# Honda GCV 190 governor issue after crank replacement



## Cranky (May 21, 2010)

Hi everyone,

Just replaced the crankshaft on a GCV 190 Honda lawn mower HRX 217 TDA that had hit an inmovable object. Everything ran fine for a few seconds, but going from idle to fast with the throttle, the engine guned all of a sudden and I had to use the kill switch. Will not idle and RPM out of control. If I hold the governor arm down, RPM OK. Sounds to me like a governor issue inside the crankcase, and a new tear down is in order. The governor lever does not stay in the down position when engine is running, but lift slightly at any throttle position, disturbing the RPM. But before I re-do this job, I would like to check with the community in case I'm missing something far more easy to deal with. Thanks for your advices... New parts came from Honda dealer, genuine Honda parts. I'm a first timer at this.


----------



## 30yearTech (Sep 14, 2006)

Try performing a static governor adjustment first. If the adjustment is off even a little the engine can race.


----------



## Cranky (May 21, 2010)

Thanks 30yeartech. But being a novice at this, I do not know what it means and what to do. When installing the governor lever back on its shaft, I was careful to reposition everything the way it was before disassembly, and also checked to make sure the lever travel back and forth the same way as well. Thanks for explaining in details the static governor adjustment procedure, or send me to a link that do so. Thanks in advance.

> [INFORMATION PROVIDED]:
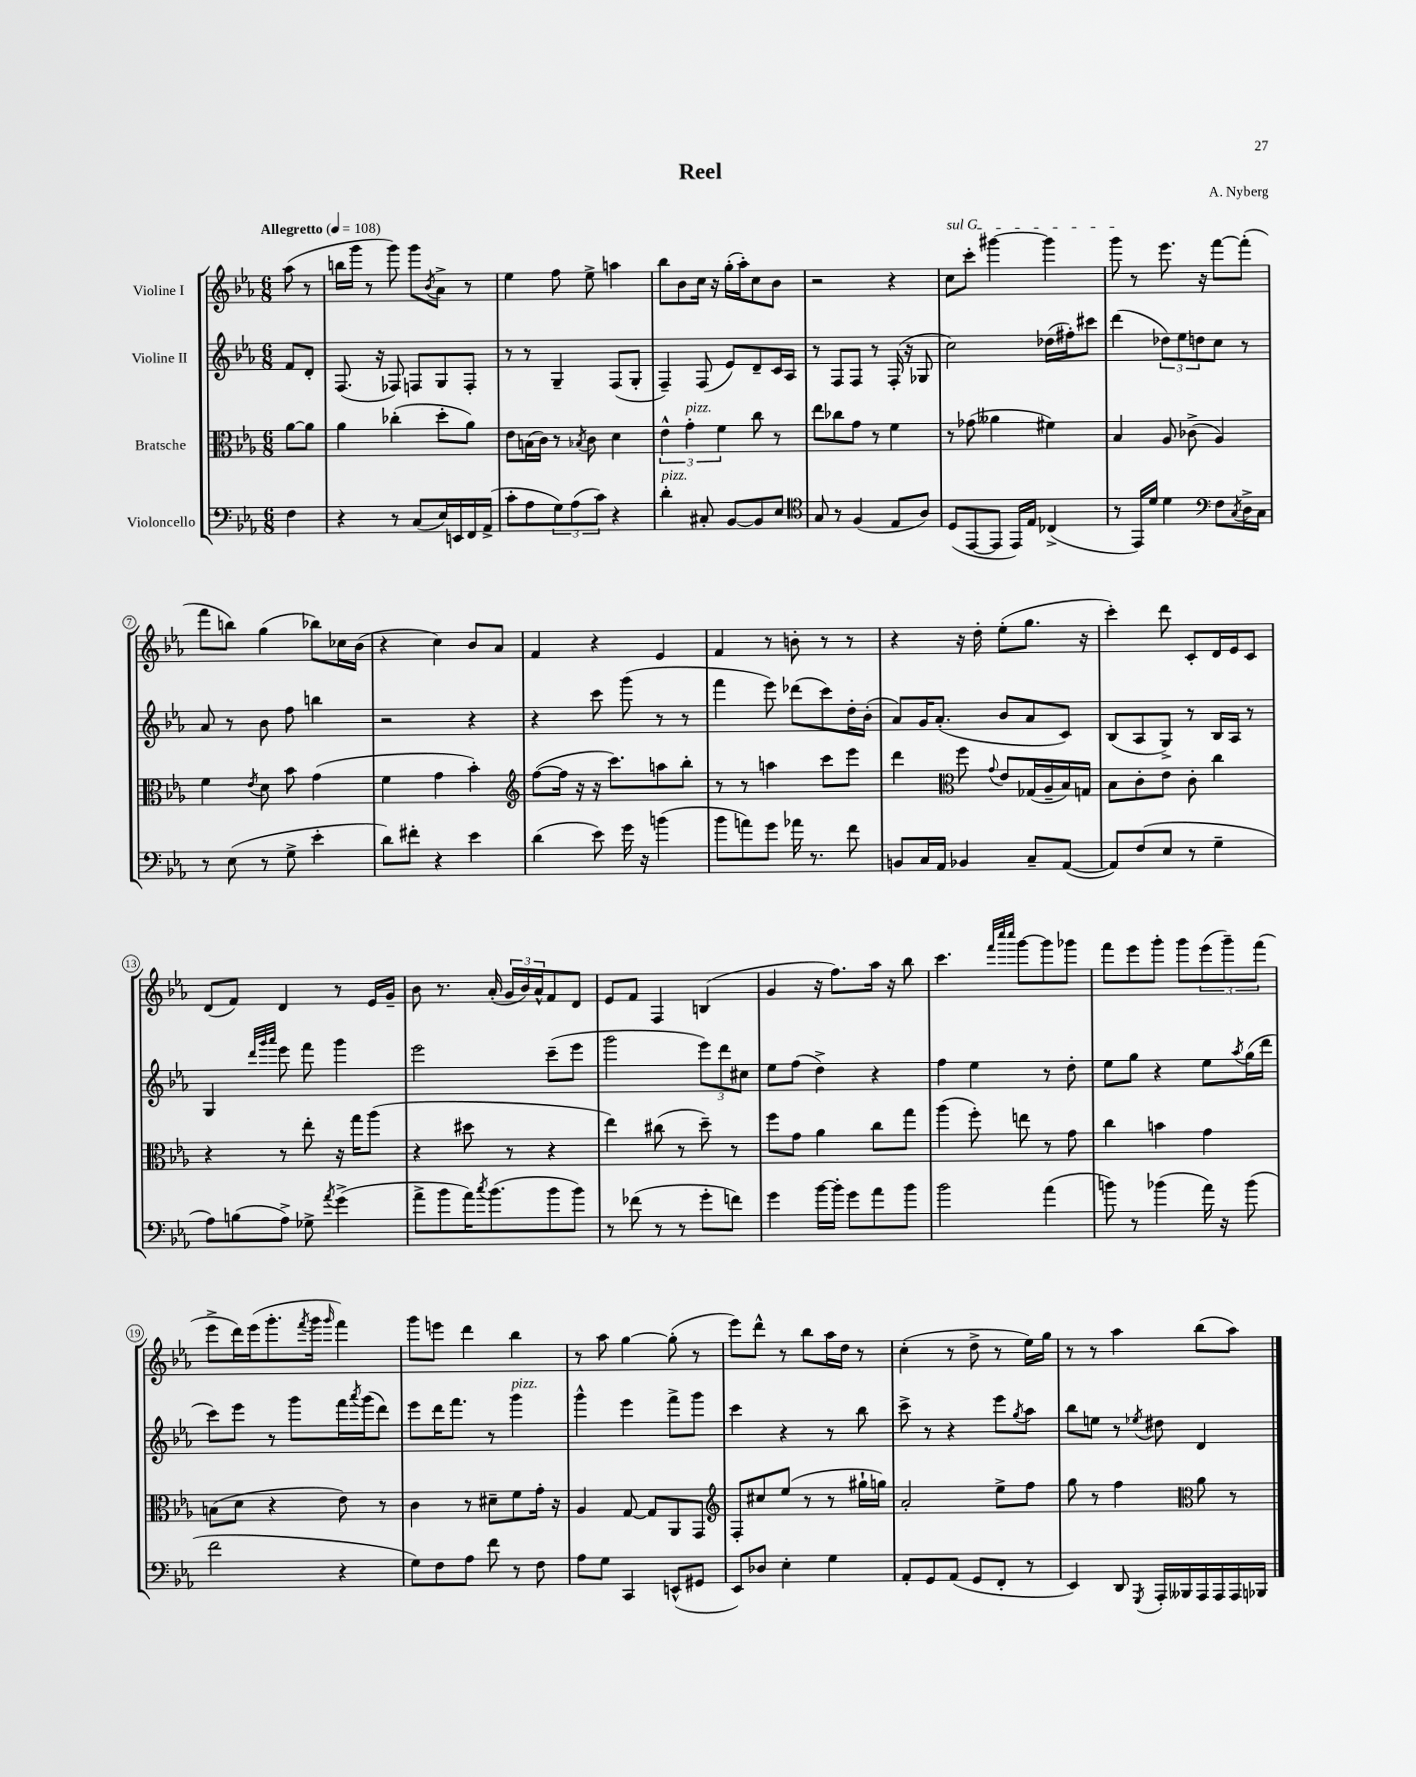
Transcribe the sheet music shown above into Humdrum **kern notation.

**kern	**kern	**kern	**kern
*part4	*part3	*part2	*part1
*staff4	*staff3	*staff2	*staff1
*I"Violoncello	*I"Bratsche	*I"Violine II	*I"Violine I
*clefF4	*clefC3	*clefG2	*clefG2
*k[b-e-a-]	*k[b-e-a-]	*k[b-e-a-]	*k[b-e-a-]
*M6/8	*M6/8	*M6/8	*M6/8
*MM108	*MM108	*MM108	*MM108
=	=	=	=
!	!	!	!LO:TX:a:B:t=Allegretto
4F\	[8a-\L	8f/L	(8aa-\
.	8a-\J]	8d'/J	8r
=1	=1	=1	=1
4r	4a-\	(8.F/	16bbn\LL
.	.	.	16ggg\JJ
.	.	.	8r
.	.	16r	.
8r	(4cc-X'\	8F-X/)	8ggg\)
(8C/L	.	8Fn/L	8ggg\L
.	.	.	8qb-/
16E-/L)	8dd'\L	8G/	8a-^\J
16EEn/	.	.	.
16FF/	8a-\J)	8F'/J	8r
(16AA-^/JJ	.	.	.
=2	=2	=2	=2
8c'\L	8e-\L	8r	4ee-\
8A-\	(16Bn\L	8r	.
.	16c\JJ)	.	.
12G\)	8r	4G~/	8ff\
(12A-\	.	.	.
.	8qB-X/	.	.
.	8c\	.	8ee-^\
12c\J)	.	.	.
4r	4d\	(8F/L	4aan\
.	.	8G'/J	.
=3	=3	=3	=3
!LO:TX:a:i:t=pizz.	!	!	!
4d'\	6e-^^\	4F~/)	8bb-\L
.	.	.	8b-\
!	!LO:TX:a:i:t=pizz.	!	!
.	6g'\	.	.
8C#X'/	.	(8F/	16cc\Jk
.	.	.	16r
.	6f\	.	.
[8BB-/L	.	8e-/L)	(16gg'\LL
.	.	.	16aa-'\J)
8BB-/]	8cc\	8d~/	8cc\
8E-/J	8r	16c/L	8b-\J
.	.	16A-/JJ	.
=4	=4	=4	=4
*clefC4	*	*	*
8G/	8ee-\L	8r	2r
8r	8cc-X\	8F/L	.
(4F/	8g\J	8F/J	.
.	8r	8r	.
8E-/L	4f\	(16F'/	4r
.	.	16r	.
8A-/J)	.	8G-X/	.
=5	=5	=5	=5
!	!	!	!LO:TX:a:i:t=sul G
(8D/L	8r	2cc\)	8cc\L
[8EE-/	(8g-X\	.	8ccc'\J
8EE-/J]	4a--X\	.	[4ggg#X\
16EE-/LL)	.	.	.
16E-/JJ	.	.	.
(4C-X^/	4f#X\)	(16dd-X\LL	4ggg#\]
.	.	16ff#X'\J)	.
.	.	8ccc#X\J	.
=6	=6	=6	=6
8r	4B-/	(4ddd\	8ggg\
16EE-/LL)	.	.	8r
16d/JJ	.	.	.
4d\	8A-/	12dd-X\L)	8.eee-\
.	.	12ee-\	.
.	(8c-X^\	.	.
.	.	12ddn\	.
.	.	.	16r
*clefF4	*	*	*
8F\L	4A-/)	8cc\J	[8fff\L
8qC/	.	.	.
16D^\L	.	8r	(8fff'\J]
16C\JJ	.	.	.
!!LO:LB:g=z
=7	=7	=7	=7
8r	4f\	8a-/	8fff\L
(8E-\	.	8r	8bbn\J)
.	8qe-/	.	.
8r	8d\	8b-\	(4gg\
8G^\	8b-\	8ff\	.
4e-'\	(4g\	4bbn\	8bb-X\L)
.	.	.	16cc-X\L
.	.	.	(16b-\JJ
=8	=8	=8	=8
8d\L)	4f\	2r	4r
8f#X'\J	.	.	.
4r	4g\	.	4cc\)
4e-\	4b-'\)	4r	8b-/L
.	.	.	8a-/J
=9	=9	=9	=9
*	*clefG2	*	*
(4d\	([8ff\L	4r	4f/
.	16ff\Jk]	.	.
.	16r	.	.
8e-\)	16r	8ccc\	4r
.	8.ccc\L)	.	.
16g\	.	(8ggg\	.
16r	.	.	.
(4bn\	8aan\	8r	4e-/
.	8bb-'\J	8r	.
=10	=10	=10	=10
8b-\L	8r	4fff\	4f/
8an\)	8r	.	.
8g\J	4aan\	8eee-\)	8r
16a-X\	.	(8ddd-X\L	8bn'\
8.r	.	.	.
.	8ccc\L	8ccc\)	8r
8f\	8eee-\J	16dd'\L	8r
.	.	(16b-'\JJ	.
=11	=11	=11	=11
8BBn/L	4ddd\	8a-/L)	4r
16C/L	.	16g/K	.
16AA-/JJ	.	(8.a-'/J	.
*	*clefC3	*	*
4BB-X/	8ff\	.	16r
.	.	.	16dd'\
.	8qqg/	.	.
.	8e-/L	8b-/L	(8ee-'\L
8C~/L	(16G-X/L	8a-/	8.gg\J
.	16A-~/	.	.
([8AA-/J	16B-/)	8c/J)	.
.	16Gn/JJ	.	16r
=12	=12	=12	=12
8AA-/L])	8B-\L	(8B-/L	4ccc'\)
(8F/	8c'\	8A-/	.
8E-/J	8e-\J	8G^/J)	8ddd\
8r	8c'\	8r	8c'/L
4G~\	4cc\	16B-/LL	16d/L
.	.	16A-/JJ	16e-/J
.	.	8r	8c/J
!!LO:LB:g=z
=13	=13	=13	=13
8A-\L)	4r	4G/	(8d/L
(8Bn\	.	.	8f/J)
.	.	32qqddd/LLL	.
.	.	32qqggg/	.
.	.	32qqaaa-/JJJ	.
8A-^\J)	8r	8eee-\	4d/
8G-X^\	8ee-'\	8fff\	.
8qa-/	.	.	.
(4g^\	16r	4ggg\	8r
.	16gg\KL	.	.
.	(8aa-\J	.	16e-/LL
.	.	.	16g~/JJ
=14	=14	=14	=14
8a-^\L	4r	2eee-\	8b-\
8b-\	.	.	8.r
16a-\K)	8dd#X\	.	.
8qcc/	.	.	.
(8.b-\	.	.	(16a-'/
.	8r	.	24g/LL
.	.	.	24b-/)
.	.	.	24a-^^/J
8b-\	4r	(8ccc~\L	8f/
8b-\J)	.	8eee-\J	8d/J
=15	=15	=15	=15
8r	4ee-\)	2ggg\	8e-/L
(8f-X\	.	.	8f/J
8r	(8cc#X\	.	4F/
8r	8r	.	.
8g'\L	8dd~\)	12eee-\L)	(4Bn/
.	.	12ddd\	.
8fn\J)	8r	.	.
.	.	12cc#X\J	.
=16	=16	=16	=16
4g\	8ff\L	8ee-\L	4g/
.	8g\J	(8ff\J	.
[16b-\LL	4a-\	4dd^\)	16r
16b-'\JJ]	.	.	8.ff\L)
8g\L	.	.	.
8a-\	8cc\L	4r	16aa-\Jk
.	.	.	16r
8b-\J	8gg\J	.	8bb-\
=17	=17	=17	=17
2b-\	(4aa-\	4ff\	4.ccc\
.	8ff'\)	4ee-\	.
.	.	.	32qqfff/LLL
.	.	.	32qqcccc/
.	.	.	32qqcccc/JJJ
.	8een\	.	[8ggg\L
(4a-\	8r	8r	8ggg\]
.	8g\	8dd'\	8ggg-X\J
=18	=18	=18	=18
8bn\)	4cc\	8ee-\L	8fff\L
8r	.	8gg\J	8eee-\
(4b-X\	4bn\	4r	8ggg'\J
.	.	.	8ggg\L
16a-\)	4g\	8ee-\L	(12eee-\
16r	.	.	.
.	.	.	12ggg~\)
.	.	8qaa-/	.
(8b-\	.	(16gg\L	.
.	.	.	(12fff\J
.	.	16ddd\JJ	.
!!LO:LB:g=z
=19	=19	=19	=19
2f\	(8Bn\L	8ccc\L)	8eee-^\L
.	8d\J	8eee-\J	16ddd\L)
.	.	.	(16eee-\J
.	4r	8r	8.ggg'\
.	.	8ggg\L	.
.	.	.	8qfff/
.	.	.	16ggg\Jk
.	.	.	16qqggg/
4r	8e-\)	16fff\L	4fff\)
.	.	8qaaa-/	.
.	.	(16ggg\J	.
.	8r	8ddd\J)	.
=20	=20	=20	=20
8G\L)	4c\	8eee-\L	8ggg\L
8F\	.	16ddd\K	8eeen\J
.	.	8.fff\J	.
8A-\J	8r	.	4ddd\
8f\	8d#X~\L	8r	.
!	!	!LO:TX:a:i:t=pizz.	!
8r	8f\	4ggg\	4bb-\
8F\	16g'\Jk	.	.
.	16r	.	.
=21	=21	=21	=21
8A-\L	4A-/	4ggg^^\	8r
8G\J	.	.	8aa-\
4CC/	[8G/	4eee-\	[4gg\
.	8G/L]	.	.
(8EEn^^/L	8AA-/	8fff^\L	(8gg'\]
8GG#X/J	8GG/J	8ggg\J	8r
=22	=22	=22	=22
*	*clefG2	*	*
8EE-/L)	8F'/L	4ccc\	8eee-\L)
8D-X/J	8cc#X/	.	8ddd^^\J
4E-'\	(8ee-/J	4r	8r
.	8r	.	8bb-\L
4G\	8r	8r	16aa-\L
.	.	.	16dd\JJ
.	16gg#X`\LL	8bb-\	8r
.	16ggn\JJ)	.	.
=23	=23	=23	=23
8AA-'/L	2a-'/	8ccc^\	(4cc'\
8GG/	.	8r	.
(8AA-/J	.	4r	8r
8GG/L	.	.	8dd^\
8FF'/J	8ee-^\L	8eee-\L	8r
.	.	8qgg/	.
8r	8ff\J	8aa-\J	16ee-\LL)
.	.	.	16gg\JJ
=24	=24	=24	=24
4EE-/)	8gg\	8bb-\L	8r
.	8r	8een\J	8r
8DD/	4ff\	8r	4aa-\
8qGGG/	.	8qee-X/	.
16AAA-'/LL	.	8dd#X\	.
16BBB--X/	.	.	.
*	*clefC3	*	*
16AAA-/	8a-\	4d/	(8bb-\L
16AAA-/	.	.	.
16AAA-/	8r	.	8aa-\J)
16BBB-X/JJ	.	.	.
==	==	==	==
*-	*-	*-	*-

> [CHALLENGE]: Pick up the forum thread about the Honda GCV 190 governor problem after its last post and carry it on.

> [IN RESPONSE]:
----------



## 30yearTech (Sep 14, 2006)

Locate the governor shaft where it comes out of the engine block. 

Loosen the arm that is attached to the shaft. 

Hold the throttle on the carburetor to the wide open position and note which direction the arm attached to the governor shaft moves. 

While holding the throttle wide open rotate the governor shaft in the same direction it would turn to open the throttle, turn it until it stops. 

Tighten the arm back down to the governor shaft. 

That's the procedure for making the static adjustment on any internal governor, horizontal or vertical.


----------



## Cranky (May 21, 2010)

Thanks for the explanations. I did just that. No improvement. I have a good GCV 160 for comparaison. When running the good engine, at idle, the governor shaft stays down, and resist somewhat when applying upright pressure. With the troublesome GCV 190, that governor floats freely, like the engine was off, and if not held down with the finger, RPM will exceed engine max speed. Wouldn't you agree that what's left is that something happened with the internal governor weights ? What puzzle me is what could have gone wrong during reassembly of the oil pan...nothing was forced. I checked the governor internals and it looked good. Was I suppose during re-assembly to hold that governor shaft a certain way ? I would assume that the governor plastic gear just made contact with the gear on the crankshaft at a 90 degree angle upon re-installing the oil pan...? Thanks for sharing your opinion on this...


----------



## 30yearTech (Sep 14, 2006)

Well it does sound like your going to have to tear it down again. If the flyweights were not under the spool when it was reassembled then the spool will not be lifted by them to actuate the governor arm. That all I can think of anyways.


----------



## Cranky (May 21, 2010)

It makes sense. Thank you for your advices. This project will take place in a few days. I'll let you know what I find.


----------



## Cranky (May 21, 2010)

OK, I took the oil pan off again, and found absolutely nothing wrong with the governor assembly, its weights, gears, etc... I even showed it to the Honda dealer, just to make sure. So I put everything back together, and the governor works fine now. I have no idea what could have gone wrong the first time, since all these parts can only fit one way.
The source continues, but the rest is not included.